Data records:
____

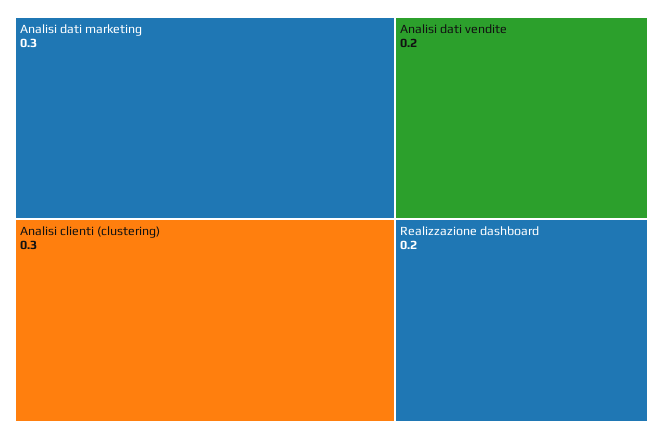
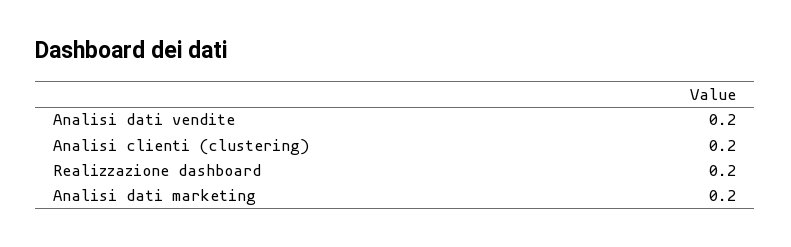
  {
-   "Analisi dati marketing": 0.3,
+   "Analisi dati marketing": 0.2,
-   "Analisi clienti (clustering)": 0.3,
+   "Analisi clienti (clustering)": 0.2,
    "Analisi dati vendite": 0.2,
    "Realizzazione dashboard": 0.2
  }

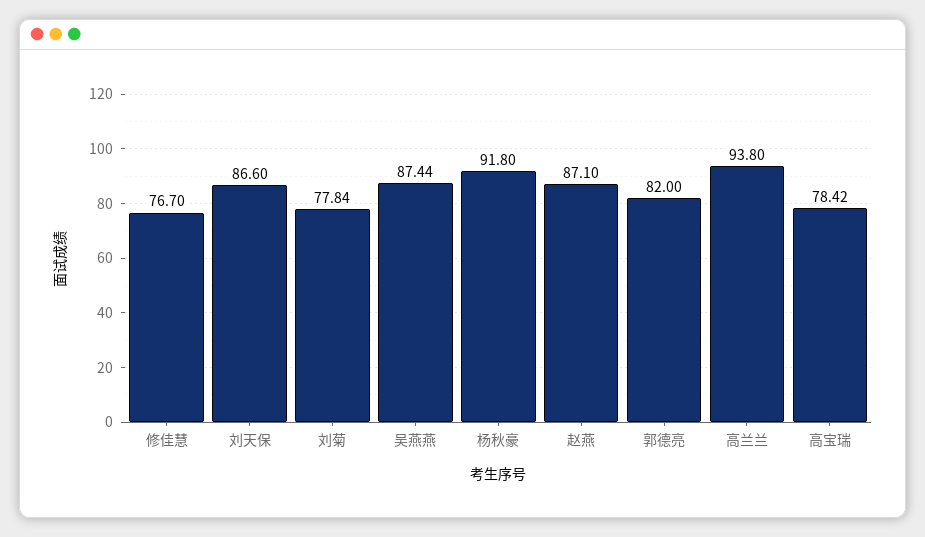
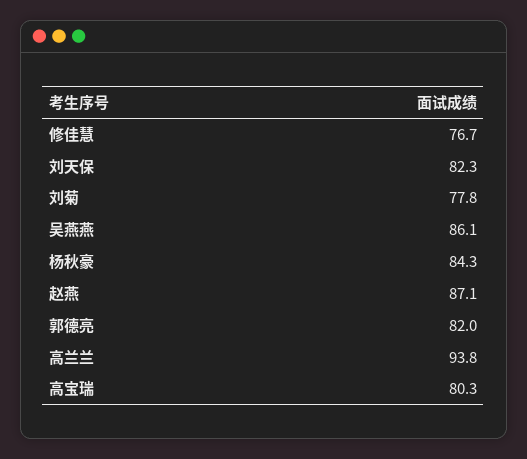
  {
    "修佳慧": 76.7,
-   "刘天保": 86.6,
+   "刘天保": 82.3,
    "刘菊": 77.84,
-   "吴燕燕": 87.44,
+   "吴燕燕": 86.1,
-   "杨秋豪": 91.8,
+   "杨秋豪": 84.3,
    "赵燕": 87.1,
    "郭德亮": 82,
    "高兰兰": 93.8,
-   "高宝瑞": 78.42
+   "高宝瑞": 80.3
  }

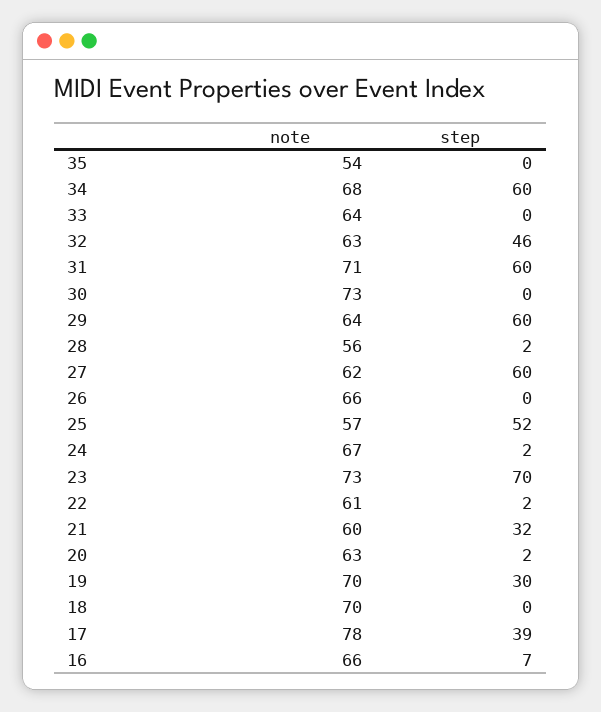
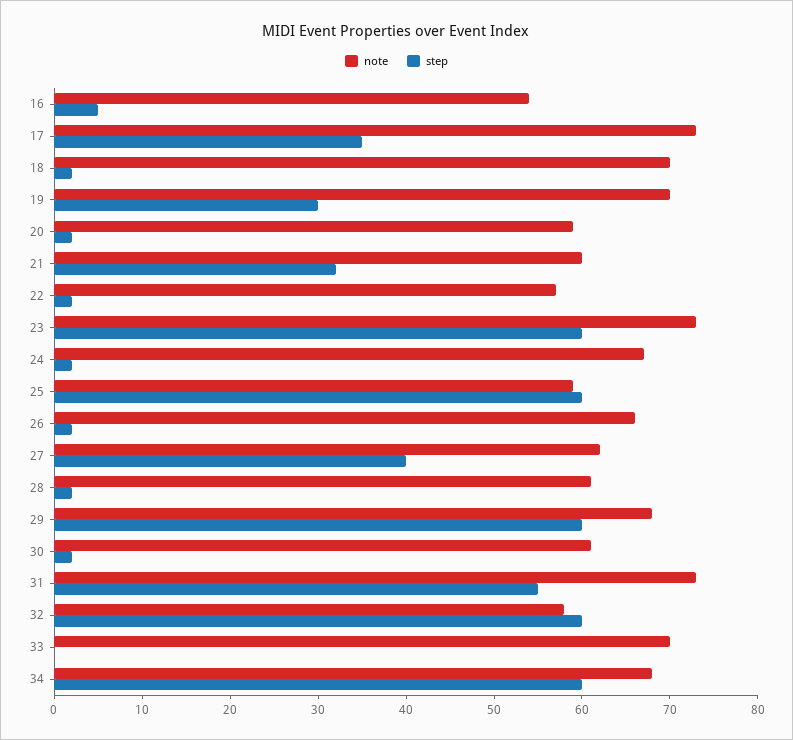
  {
    "note": {
-     "35": 54,
      "34": 68,
-     "33": 64,
+     "33": 70,
-     "32": 63,
+     "32": 58,
-     "31": 71,
+     "31": 73,
-     "30": 73,
+     "30": 61,
-     "29": 64,
+     "29": 68,
-     "28": 56,
+     "28": 61,
      "27": 62,
      "26": 66,
-     "25": 57,
+     "25": 59,
      "24": 67,
      "23": 73,
-     "22": 61,
+     "22": 57,
      "21": 60,
-     "20": 63,
+     "20": 59,
      "19": 70,
      "18": 70,
-     "17": 78,
+     "17": 73,
-     "16": 66
+     "16": 54
    },
    "step": {
-     "35": 0,
      "34": 60,
      "33": 0,
-     "32": 46,
+     "32": 60,
-     "31": 60,
+     "31": 55,
-     "30": 0,
+     "30": 2,
      "29": 60,
      "28": 2,
-     "27": 60,
+     "27": 40,
-     "26": 0,
+     "26": 2,
-     "25": 52,
+     "25": 60,
      "24": 2,
-     "23": 70,
+     "23": 60,
      "22": 2,
      "21": 32,
      "20": 2,
      "19": 30,
-     "18": 0,
+     "18": 2,
-     "17": 39,
+     "17": 35,
-     "16": 7
+     "16": 5
    }
  }

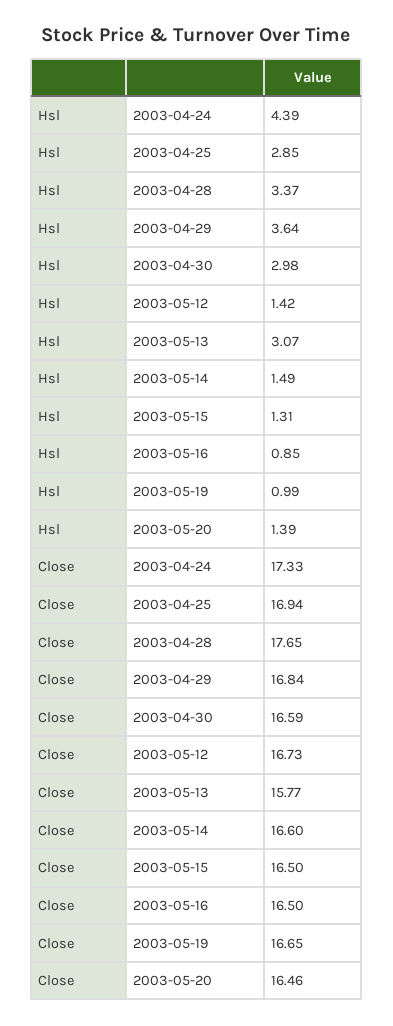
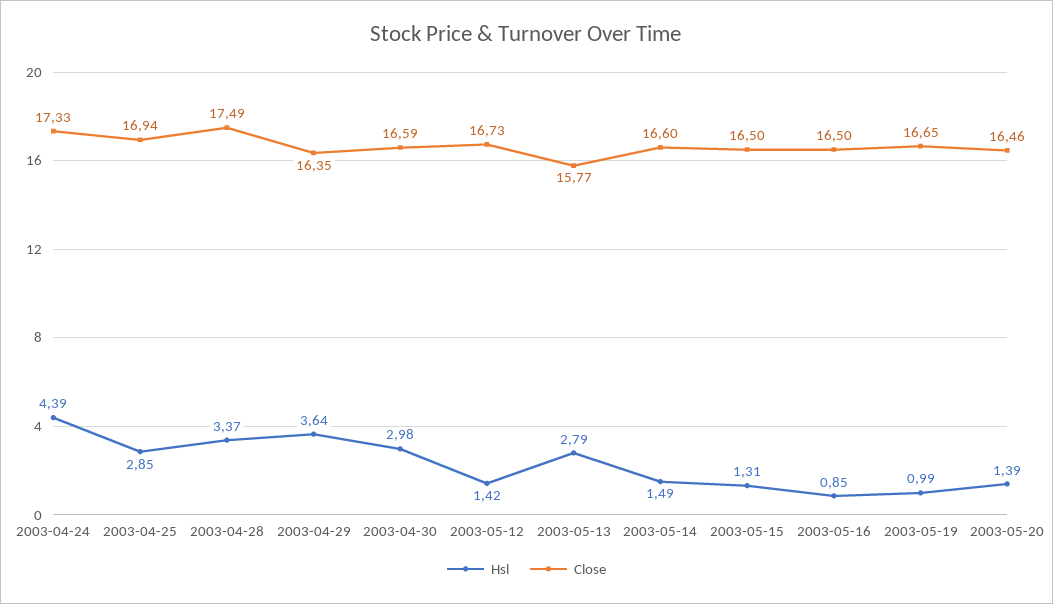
  {
    "Hsl": {
      "2003-04-24": 4.39,
      "2003-04-25": 2.85,
      "2003-04-28": 3.37,
      "2003-04-29": 3.64,
      "2003-04-30": 2.98,
      "2003-05-12": 1.42,
-     "2003-05-13": 3.07,
+     "2003-05-13": 2.79,
      "2003-05-14": 1.49,
      "2003-05-15": 1.31,
      "2003-05-16": 0.85,
      "2003-05-19": 0.99,
      "2003-05-20": 1.39
    },
    "Close": {
      "2003-04-24": 17.33,
      "2003-04-25": 16.94,
-     "2003-04-28": 17.65,
+     "2003-04-28": 17.49,
-     "2003-04-29": 16.84,
+     "2003-04-29": 16.35,
      "2003-04-30": 16.59,
      "2003-05-12": 16.73,
      "2003-05-13": 15.77,
      "2003-05-14": 16.6,
      "2003-05-15": 16.5,
      "2003-05-16": 16.5,
      "2003-05-19": 16.65,
      "2003-05-20": 16.46
    }
  }

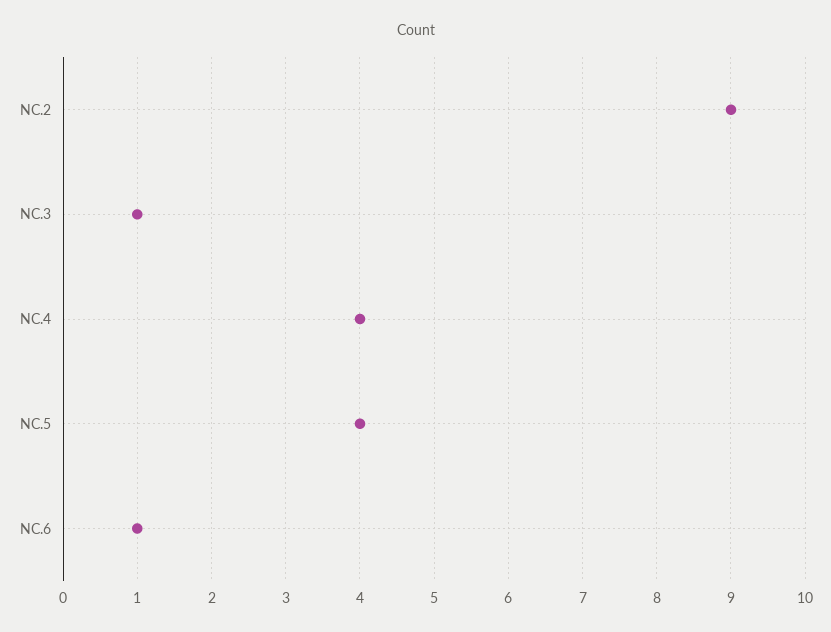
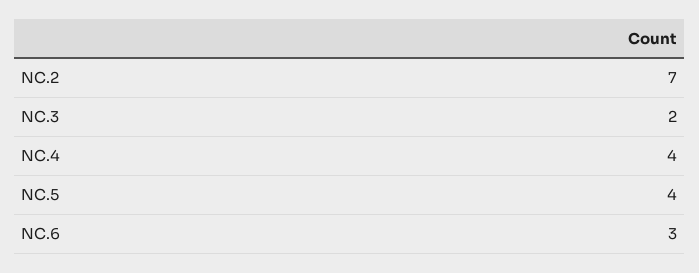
  {
-   "NC.2": 9,
+   "NC.2": 7,
-   "NC.3": 1,
+   "NC.3": 2,
    "NC.4": 4,
    "NC.5": 4,
-   "NC.6": 1
+   "NC.6": 3
  }

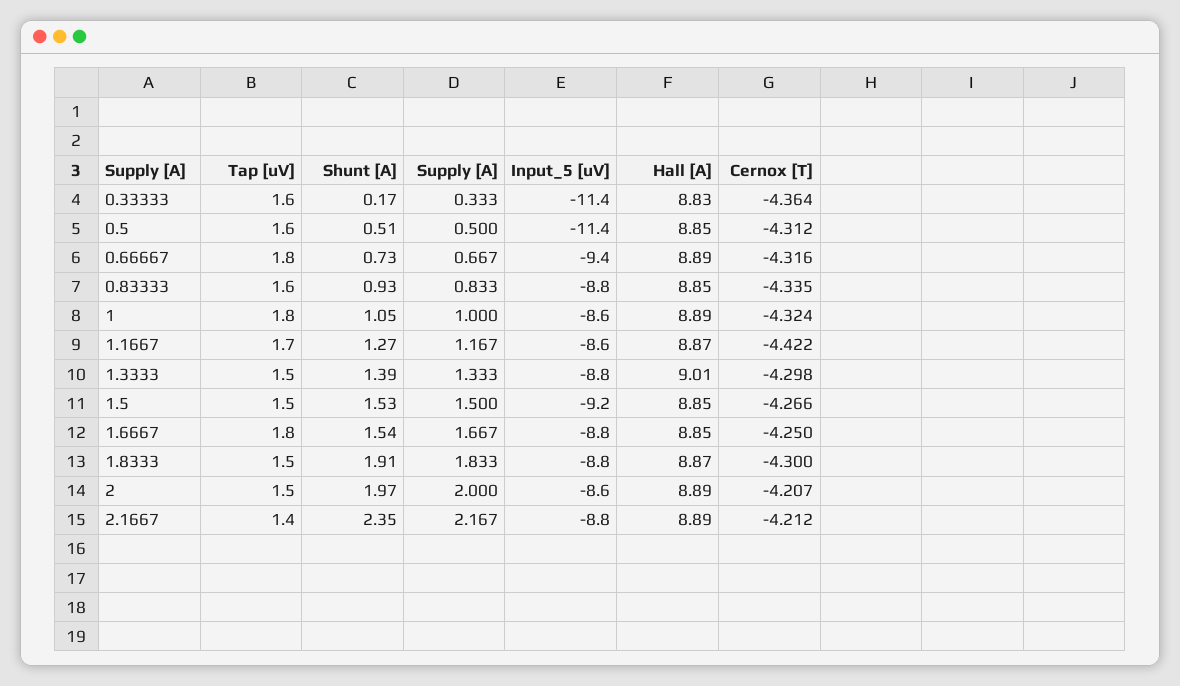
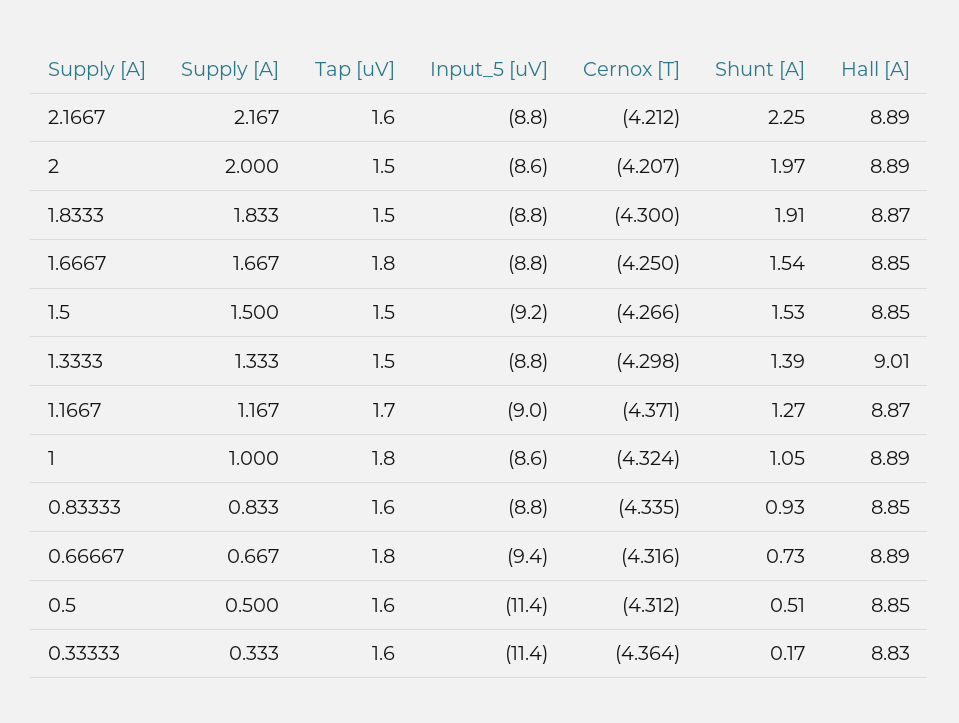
  {
    "Tap [uV]": {
      "0.33333": 1.6,
      "0.5": 1.6,
      "0.66667": 1.8,
      "0.83333": 1.6,
      "1": 1.8,
      "1.1667": 1.7,
      "1.3333": 1.5,
      "1.5": 1.5,
      "1.6667": 1.8,
      "1.8333": 1.5,
      "2": 1.5,
-     "2.1667": 1.4
+     "2.1667": 1.6
    },
    "Shunt [A]": {
      "0.33333": 0.17,
      "0.5": 0.51,
      "0.66667": 0.73,
      "0.83333": 0.93,
      "1": 1.05,
      "1.1667": 1.27,
      "1.3333": 1.39,
      "1.5": 1.53,
      "1.6667": 1.54,
      "1.8333": 1.91,
      "2": 1.97,
-     "2.1667": 2.35
+     "2.1667": 2.25
    },
    "Supply [A]": {
      "0.33333": 0.333,
      "0.5": 0.5,
      "0.66667": 0.667,
      "0.83333": 0.833,
      "1": 1,
      "1.1667": 1.167,
      "1.3333": 1.333,
      "1.5": 1.5,
      "1.6667": 1.667,
      "1.8333": 1.833,
      "2": 2,
      "2.1667": 2.167
    },
    "Input_5 [uV]": {
      "0.33333": -11.4,
      "0.5": -11.4,
      "0.66667": -9.4,
      "0.83333": -8.8,
      "1": -8.6,
-     "1.1667": -8.6,
+     "1.1667": -9,
      "1.3333": -8.8,
      "1.5": -9.2,
      "1.6667": -8.8,
      "1.8333": -8.8,
      "2": -8.6,
      "2.1667": -8.8
    },
    "Hall [A]": {
      "0.33333": 8.83,
      "0.5": 8.85,
      "0.66667": 8.89,
      "0.83333": 8.85,
      "1": 8.89,
      "1.1667": 8.87,
      "1.3333": 9.01,
      "1.5": 8.85,
      "1.6667": 8.85,
      "1.8333": 8.87,
      "2": 8.89,
      "2.1667": 8.89
    },
    "Cernox [T]": {
      "0.33333": -4.364,
      "0.5": -4.312,
      "0.66667": -4.316,
      "0.83333": -4.335,
      "1": -4.324,
-     "1.1667": -4.422,
+     "1.1667": -4.371,
      "1.3333": -4.298,
      "1.5": -4.266,
      "1.6667": -4.25,
      "1.8333": -4.3,
      "2": -4.207,
      "2.1667": -4.212
    }
  }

____

▶ Job: Extract from the data every line where "Analisi" shows up.

▶ Answer space:
-   "Analisi dati marketing": 0.3,
+   "Analisi dati marketing": 0.2,
-   "Analisi clienti (clustering)": 0.3,
+   "Analisi clienti (clustering)": 0.2,
    "Analisi dati vendite": 0.2,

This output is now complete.